Remembering what you did, remembering what you're supposed to do. Visual learning and memory, same sort of things spatially. If you're parking your car a couple blocks away from where you're going to be going to dinner, being able to remember the spatial trajectory that's involved to find it. Reasoning and problem-solving, it's just applying logic; and it's commonly called executive functioning, but it's really the ability to solve problems and coordinate component cognitive skills. What do you need to pay attention to? What can you temporarily ignore? And so, our example is, for example, arriving on time for work even though your bus schedule changed.
A lot of our patients who don't look particularly cognitively impaired can't adapt to the idea that they go to their bus stop and there's no bus there. And so, they've figured out how to get to your office. Because you think they remember the way, but no, they remember the bus. And so, they can't problem solve their way to your office if they can't get there the regular way. Speed of processing, again, probably the core impairment in schizophrenia because if you are slow, everything else is fast.
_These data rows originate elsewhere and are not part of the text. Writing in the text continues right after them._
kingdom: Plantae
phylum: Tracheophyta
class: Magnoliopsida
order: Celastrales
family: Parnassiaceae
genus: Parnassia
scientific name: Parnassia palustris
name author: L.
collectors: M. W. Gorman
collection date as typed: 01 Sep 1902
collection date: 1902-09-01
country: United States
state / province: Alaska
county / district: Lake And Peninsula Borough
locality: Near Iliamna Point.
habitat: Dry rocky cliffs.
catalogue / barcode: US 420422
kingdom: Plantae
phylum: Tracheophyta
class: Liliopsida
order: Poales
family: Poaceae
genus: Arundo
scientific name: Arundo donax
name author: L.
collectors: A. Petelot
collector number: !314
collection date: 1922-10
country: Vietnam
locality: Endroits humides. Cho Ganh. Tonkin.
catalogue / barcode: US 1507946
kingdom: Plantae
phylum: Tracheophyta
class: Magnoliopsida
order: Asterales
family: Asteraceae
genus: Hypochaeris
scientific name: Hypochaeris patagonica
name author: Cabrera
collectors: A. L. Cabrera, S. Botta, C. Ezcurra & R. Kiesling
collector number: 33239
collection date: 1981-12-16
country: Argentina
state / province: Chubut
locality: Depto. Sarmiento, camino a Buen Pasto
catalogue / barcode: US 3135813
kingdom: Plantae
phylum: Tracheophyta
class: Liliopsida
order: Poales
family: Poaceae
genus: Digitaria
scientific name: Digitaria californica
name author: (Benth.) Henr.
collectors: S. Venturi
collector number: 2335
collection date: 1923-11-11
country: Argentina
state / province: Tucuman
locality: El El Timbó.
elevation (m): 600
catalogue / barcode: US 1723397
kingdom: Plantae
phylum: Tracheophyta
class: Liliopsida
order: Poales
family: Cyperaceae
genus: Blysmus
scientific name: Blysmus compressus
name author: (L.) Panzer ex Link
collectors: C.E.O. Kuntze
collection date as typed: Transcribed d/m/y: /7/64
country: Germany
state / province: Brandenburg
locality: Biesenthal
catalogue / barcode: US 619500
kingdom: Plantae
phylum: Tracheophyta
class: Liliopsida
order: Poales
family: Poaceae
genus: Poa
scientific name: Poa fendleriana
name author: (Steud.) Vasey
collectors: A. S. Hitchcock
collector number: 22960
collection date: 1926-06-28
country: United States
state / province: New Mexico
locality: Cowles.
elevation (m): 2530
And so, even tests that aren't targeting speed become speed tasks if you can't keep up. Typically, we measure that on a performance-based basis by having people do some coding or some trail-making or stuff like that.
And social cognition, which is cognitively demanding socially relevant tasks. Being able to perceive and process emotions, being able to generate a hypothesis about what someone else is thinking about you. And many of our patients with schizophrenia get in trouble because they make social approaches to people that they think are interested in them, and the person is really not, and then that causes a sort of interpersonal challenge for them. So, there are a number of different domains of social cognition. It's the intersection between social abilities and cognitive demands.
And so, here's the impairment profile. View zero, at the top, is how the patient's pre-morbid functioning would have been. So, this is indexed relative to where you would have been if schizophrenia had not intervened. And 1.5 standard deviations is the equivalent of basically dropping down to an IQ score of like 76 when you started at 100. So, this is a really big drop in performance. It's a very big discrepancy relative to previous abilities. And as you work your way across, you see that fluency, which is the ability to use words in an efficient and rapid way. The continuous performance test, which is a vigilance test. Trail-making part B, which is an executive function test.
All those things are impaired at levels that are close to a standard deviation below the mean, which means that people are performing essentially 25 percentile points worse, at best, compared to how they were functioning beforehand. So, it's not hard to see why this level of cognitive impairment can lead to significant challenges, particularly since we're indexing against where you should be, not against other standards.